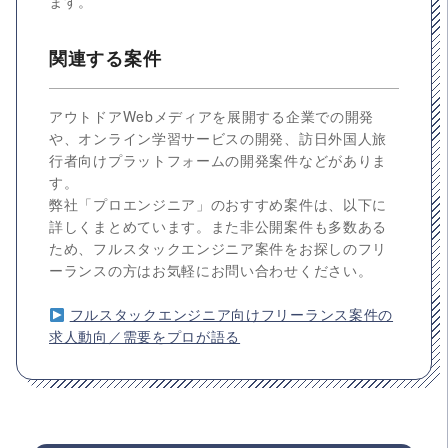
ます。
関連する案件
アウトドアWebメディアを展開する企業での開発
や、オンライン学習サービスの開発、訪日外国人旅
行者向けプラットフォームの開発案件などがありま
す。
弊社「プロエンジニア」のおすすめ案件は、以下に
詳しくまとめています。また非公開案件も多数ある
ため、フルスタックエンジニア案件をお探しのフリ
ーランスの方はお気軽にお問い合わせください。
フルスタックエンジニア向けフリーランス案件の
求人動向／需要をプロが語る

-- Problem requirements --
Output the records exactly, please. The pictures are not part of the copy.

-- Solution to the problem --
ます。
関連する案件
アウトドアWebメディアを展開する企業での開発
や、オンライン学習サービスの開発、訪日外国人旅
行者向けプラットフォームの開発案件などがありま
す。
弊社「プロエンジニア」のおすすめ案件は、以下に
詳しくまとめています。また非公開案件も多数ある
ため、フルスタックエンジニア案件をお探しのフリ
ーランスの方はお気軽にお問い合わせください。
フルスタックエンジニア向けフリーランス案件の
求人動向／需要をプロが語る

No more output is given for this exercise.